- **PROMPT**
Starting at the beginning of the records and continuing through the line with "collector number: 12116", return every line unchanged.

Stored dataset items

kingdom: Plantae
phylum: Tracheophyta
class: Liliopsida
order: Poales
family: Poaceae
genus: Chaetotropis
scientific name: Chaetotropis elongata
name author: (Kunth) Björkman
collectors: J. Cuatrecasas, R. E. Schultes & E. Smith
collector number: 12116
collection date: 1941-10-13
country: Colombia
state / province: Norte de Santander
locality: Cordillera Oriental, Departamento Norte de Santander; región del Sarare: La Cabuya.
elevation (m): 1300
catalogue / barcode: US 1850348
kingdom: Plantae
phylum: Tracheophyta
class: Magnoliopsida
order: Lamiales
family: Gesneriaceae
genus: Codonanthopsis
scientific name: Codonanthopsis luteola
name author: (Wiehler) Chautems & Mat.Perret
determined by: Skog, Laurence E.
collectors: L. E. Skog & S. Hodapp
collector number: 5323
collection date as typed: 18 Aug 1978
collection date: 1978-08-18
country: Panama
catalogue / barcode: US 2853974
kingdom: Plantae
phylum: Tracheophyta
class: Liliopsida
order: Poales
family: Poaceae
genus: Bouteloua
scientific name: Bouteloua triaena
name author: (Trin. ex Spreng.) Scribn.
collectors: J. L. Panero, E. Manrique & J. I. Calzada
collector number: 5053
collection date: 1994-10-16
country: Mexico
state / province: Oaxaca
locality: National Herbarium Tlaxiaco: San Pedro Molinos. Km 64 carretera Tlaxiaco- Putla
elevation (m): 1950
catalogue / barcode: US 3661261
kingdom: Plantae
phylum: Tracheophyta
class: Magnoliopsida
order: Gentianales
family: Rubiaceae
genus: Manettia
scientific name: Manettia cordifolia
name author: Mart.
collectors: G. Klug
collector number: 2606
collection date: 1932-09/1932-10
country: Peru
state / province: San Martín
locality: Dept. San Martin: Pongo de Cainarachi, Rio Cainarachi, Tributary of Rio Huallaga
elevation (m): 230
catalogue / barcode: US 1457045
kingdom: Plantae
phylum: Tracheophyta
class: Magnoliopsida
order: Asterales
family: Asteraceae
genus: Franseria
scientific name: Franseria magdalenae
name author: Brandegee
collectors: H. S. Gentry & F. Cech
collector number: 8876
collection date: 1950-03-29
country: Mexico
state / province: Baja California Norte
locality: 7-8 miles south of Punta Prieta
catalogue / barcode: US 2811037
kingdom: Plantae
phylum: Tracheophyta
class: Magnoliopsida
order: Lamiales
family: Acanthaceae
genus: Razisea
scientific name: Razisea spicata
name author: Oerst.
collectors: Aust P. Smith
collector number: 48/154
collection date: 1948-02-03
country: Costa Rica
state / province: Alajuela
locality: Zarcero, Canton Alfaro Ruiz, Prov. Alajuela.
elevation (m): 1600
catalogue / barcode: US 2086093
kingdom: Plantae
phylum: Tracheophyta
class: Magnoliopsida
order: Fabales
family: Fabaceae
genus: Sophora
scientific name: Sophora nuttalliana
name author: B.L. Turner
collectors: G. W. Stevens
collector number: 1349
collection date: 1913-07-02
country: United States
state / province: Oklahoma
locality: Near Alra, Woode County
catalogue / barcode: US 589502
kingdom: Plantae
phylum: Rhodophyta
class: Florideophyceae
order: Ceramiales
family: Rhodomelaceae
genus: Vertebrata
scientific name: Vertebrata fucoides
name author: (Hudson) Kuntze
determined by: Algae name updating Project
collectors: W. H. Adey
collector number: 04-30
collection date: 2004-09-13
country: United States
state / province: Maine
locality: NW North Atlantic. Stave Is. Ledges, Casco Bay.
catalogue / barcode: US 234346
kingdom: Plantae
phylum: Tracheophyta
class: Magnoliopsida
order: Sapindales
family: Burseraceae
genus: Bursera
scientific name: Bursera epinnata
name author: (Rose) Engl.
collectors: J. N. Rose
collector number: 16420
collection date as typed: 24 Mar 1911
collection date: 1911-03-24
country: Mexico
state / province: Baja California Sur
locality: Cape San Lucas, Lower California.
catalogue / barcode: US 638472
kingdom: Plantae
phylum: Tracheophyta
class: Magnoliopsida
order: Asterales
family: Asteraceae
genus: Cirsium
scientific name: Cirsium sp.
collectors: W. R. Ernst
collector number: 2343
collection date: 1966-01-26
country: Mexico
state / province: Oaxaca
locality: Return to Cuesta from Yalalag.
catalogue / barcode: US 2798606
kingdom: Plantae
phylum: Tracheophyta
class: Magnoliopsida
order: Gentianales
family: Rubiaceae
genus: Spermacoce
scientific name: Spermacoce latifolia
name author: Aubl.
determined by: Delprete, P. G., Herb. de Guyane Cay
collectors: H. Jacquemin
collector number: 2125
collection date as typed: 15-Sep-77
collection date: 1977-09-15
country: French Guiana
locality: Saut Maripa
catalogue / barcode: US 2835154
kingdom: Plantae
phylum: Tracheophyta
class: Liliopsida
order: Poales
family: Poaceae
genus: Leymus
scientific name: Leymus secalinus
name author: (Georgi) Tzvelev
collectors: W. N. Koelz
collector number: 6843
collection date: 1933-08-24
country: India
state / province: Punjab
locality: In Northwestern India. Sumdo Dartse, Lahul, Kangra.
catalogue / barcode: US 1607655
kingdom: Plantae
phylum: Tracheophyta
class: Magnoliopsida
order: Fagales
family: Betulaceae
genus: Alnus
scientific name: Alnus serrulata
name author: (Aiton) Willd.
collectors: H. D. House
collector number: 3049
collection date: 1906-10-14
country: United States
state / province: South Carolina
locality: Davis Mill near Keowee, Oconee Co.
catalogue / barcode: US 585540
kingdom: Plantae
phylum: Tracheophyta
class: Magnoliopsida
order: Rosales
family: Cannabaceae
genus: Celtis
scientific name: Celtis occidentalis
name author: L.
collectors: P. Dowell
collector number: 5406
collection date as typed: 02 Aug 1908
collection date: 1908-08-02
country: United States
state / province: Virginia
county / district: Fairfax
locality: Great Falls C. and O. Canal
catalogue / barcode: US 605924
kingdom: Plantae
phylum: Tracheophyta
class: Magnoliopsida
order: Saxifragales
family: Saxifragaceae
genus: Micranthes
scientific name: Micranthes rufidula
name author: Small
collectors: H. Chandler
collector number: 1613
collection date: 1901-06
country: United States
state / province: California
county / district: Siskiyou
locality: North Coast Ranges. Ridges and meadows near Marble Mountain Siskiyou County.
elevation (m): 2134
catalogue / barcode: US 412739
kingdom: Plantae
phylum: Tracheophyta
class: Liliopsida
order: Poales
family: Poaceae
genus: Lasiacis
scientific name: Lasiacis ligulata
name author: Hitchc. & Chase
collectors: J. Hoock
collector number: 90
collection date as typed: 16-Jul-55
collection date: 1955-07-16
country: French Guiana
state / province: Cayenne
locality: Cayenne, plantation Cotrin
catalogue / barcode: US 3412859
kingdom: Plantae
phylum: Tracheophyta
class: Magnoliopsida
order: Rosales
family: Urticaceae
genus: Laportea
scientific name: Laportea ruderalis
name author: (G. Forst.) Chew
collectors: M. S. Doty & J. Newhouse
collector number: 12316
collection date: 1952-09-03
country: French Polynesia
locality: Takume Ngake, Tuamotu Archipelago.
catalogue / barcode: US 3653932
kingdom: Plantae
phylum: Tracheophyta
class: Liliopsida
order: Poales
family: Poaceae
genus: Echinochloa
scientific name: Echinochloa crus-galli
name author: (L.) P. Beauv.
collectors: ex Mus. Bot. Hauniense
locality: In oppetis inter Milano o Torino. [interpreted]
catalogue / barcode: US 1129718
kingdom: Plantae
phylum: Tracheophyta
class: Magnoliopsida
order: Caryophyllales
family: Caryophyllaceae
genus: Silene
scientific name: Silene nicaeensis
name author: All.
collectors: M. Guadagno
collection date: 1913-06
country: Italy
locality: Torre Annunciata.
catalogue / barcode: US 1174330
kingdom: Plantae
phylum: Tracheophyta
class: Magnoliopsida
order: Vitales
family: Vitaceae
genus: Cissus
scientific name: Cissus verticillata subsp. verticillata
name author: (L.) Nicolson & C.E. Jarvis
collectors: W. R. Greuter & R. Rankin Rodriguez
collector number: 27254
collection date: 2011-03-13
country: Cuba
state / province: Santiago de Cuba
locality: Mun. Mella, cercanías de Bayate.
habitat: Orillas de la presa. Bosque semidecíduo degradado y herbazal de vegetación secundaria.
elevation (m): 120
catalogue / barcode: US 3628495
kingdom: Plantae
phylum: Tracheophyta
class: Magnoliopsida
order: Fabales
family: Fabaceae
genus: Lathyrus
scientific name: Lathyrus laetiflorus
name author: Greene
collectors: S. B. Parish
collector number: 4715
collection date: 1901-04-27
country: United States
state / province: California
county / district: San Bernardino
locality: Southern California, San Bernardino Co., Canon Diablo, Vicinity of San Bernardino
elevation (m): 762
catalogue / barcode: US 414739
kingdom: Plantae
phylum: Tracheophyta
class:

- **SOLUTION BELOW**
kingdom: Plantae
phylum: Tracheophyta
class: Liliopsida
order: Poales
family: Poaceae
genus: Chaetotropis
scientific name: Chaetotropis elongata
name author: (Kunth) Björkman
collectors: J. Cuatrecasas, R. E. Schultes & E. Smith
collector number: 12116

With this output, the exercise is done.